»»

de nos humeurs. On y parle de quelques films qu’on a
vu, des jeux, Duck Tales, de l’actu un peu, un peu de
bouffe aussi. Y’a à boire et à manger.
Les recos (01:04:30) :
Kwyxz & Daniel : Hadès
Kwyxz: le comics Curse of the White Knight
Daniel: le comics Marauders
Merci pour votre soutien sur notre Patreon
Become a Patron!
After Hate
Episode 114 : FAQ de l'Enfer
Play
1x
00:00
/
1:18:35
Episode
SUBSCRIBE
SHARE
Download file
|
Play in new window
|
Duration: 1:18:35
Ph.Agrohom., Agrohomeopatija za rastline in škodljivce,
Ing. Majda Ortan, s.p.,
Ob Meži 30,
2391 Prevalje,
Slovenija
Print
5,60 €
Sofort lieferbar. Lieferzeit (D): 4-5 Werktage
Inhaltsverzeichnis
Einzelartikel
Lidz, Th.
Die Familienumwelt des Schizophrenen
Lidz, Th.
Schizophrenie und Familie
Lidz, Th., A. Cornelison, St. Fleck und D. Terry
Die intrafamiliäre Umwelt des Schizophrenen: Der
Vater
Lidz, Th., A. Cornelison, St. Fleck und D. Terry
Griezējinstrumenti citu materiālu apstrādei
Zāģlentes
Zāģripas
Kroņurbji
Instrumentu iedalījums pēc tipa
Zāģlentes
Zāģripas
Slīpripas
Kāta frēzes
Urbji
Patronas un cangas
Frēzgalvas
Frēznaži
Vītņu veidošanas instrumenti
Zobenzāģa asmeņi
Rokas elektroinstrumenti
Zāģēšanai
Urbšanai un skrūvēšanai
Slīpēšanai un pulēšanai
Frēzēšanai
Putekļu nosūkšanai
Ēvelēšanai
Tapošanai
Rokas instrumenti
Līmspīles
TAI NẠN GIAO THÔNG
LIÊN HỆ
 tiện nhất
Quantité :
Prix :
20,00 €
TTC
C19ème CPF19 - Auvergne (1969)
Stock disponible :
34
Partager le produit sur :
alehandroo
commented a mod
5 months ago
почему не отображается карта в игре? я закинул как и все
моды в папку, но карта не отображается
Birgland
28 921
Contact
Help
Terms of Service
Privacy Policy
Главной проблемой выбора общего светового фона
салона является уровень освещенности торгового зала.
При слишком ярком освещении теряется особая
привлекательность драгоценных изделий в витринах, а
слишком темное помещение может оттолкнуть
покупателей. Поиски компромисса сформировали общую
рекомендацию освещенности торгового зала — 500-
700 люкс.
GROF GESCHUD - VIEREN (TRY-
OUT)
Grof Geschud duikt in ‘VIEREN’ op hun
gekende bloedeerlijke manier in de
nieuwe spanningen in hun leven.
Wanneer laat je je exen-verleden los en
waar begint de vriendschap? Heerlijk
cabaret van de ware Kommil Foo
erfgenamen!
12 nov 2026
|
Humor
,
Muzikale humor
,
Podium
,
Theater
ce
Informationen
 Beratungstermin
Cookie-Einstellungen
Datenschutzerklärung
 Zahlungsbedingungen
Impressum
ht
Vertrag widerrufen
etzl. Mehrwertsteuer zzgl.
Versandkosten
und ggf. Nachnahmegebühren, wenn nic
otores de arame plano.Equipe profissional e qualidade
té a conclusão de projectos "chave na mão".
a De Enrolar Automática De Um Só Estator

««

> **WHAT YOU NEED TO DO**: The response must consist solely of the lines from the first line of the entries through the line containing "салона является уровень", repeated exactly.

> **OUTPUT FOR THIS EXERCISE**:
de nos humeurs. On y parle de quelques films qu’on a
vu, des jeux, Duck Tales, de l’actu un peu, un peu de
bouffe aussi. Y’a à boire et à manger.
Les recos (01:04:30) :
Kwyxz & Daniel : Hadès
Kwyxz: le comics Curse of the White Knight
Daniel: le comics Marauders
Merci pour votre soutien sur notre Patreon
Become a Patron!
After Hate
Episode 114 : FAQ de l'Enfer
Play
1x
00:00
/
1:18:35
Episode
SUBSCRIBE
SHARE
Download file
|
Play in new window
|
Duration: 1:18:35
Ph.Agrohom., Agrohomeopatija za rastline in škodljivce,
Ing. Majda Ortan, s.p.,
Ob Meži 30,
2391 Prevalje,
Slovenija
Print
5,60 €
Sofort lieferbar. Lieferzeit (D): 4-5 Werktage
Inhaltsverzeichnis
Einzelartikel
Lidz, Th.
Die Familienumwelt des Schizophrenen
Lidz, Th.
Schizophrenie und Familie
Lidz, Th., A. Cornelison, St. Fleck und D. Terry
Die intrafamiliäre Umwelt des Schizophrenen: Der
Vater
Lidz, Th., A. Cornelison, St. Fleck und D. Terry
Griezējinstrumenti citu materiālu apstrādei
Zāģlentes
Zāģripas
Kroņurbji
Instrumentu iedalījums pēc tipa
Zāģlentes
Zāģripas
Slīpripas
Kāta frēzes
Urbji
Patronas un cangas
Frēzgalvas
Frēznaži
Vītņu veidošanas instrumenti
Zobenzāģa asmeņi
Rokas elektroinstrumenti
Zāģēšanai
Urbšanai un skrūvēšanai
Slīpēšanai un pulēšanai
Frēzēšanai
Putekļu nosūkšanai
Ēvelēšanai
Tapošanai
Rokas instrumenti
Līmspīles
TAI NẠN GIAO THÔNG
LIÊN HỆ
 tiện nhất
Quantité :
Prix :
20,00 €
TTC
C19ème CPF19 - Auvergne (1969)
Stock disponible :
34
Partager le produit sur :
alehandroo
commented a mod
5 months ago
почему не отображается карта в игре? я закинул как и все
моды в папку, но карта не отображается
Birgland
28 921
Contact
Help
Terms of Service
Privacy Policy
Главной проблемой выбора общего светового фона
салона является уровень освещенности торгового зала.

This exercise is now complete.